アイデアの核心は、固体レーザと半導体レーザをモノリシックに集積し、励起光源となるVECSEL(外部垂直共振器型面発光レーザ)の共振器と、固体レーザ(受動Qスイッチレーザ)の共振器をオーバーラップさせる点にあります。
図2は、ウェーハレベルLD励起固体面発光レーザーの概略図です。青の矢印で示されているのがVECSELの共振器(第一共振器)、赤の矢印で示されているのが受動Qスイッチング用の共振器(第二共振器)です。2つの共振器は光学的に結合されています。

この構造には2つのメリットがあります。1つは、励起光吸収により固体レーザ結晶で発生する熱により、固体レーザ結晶の屈折率が変化して、レーザビーム集光作用が生じます。これにより励起レーザ光を集光できるため、通常固体レーザで必要とされる集光レンズが不要となります。

もう1つは、固体レーザ結晶がVECSEL内部で励起されるため、固体レーザ結晶のシングルパス吸収率が低い場合でも、励起レーザを効率的に吸収することができます。このため固体レーザ結晶の厚さをダイシングプロセスが可能な厚さまで薄くすることができ、半導体製造と同様のプロセスで個片化が可能です。

[図2] ウェーハレベルLD励起固体面発光レーザーの概略図


2つの共振器をオーバーラップさせることで、VECSEL共振器内の強い電界を用いて固体レーザ媒質を励起するため集光光学系が不要に。また、従来の固体レーザが複数の構成部品の空間的な位置をミクロン精度で調整して作製する必要があるのに対し、ウェーハレベルLD励起固体面発光レーザーは、光学アライメントを行う必要がなくウェハレベルでの一括製造が実現可能です。

ピクセル座標一覧:
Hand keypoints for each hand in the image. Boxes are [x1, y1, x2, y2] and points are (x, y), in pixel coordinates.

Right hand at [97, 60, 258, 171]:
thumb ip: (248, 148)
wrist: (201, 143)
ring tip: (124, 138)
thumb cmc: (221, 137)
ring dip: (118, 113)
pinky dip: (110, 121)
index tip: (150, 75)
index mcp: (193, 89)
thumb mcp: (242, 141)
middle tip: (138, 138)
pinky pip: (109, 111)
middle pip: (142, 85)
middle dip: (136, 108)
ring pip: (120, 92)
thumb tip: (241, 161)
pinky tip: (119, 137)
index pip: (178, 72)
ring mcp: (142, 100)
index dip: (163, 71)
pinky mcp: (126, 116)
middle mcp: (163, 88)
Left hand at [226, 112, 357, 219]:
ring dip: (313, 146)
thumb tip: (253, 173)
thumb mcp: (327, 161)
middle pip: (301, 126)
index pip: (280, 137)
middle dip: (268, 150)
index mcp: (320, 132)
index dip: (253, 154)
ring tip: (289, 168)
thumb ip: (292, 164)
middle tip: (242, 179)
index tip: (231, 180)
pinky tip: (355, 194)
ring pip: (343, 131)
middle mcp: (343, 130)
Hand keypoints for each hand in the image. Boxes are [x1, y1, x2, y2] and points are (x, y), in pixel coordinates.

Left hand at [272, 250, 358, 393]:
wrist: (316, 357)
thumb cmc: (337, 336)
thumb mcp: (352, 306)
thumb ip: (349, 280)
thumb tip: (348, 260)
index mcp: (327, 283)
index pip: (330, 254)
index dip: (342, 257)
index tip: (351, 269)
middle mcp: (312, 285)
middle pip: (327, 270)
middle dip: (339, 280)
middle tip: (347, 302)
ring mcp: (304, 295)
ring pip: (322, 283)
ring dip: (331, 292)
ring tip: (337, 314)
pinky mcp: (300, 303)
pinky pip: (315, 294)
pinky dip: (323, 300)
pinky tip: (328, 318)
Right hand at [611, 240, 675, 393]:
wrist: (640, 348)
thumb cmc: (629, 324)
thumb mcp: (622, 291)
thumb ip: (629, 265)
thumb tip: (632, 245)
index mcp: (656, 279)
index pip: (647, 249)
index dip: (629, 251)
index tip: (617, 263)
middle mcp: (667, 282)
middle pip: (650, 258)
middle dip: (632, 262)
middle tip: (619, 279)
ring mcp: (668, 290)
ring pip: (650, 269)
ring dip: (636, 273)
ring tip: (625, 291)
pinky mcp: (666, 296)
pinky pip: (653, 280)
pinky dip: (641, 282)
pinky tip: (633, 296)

練習問題:
1. 面発光レーザーに関する文章によると、この構造では通常の固体レーザで必要とされる集光レンズがなぜ不要になるのでしょうか。文章に書かれている理由を説明してください。
2. 面発光レーザーに関する文章を、最後の文のあとから引き継いで書き進めてください。

各問の解答:
1. 励起光の吸収によって固体レーザ結晶で熱が発生し、その熱で結晶の屈折率が変化するため、レーザビームを集光する作用が生じます。この作用によって励起レーザ光を集光できるので、集光レンズが不要になります。

2.
[図3] 従来のレーザとウェーハレベルLD励起固体面発光レーザーの構造


図4に量産における製造プロセスの手法を示します。半導体レーザ基板の上に、固体レーザ基板を積層し、ウェハをチップごとにダイシングで切り分け、最後に配線して実装・パッケージ化していきます。

これまでに試作したウェーハレベルLD励起固体面発光レーザーは、シングルチップで世界初のkW超ピークパワーを実現。論文では体積1mm3、ピーク出力57.0kW、パルス幅450psの出力を記録しています。

[図4] 製造プロセス

[図5] これまでの常識を超える新しいレーザ

異なる領域の専門家による
協業と挑戦を後押しする
職場風土

私たちが、固体レーザと半導体レーザを融合するというユニークな発想を具体化し、新技術を生み出すことができたのはなぜでしょうか。

その大きな理由の一つが、ソニーがこれまで培ってきたさまざまな技術アセットの存在です。半導体レーザについては世界で初めてCDプレーヤー用のレーザを実用化するなど長年の蓄積があり、固体レーザについても、基礎から応用に渡る広範な技術、またそれを担う人材を有しています。さらに、半導体のデバイス、実装、プロセス技術についても深い知見があります。

また、固体レーザと半導体レーザの専門家が、互いを尊重し、自由に意見を交わすことのできる関係性。そして突拍子もないアイデアでも実現すれば大きなブレークスルーにつながる挑戦を後押しする組織文化が、研究を支えてきました。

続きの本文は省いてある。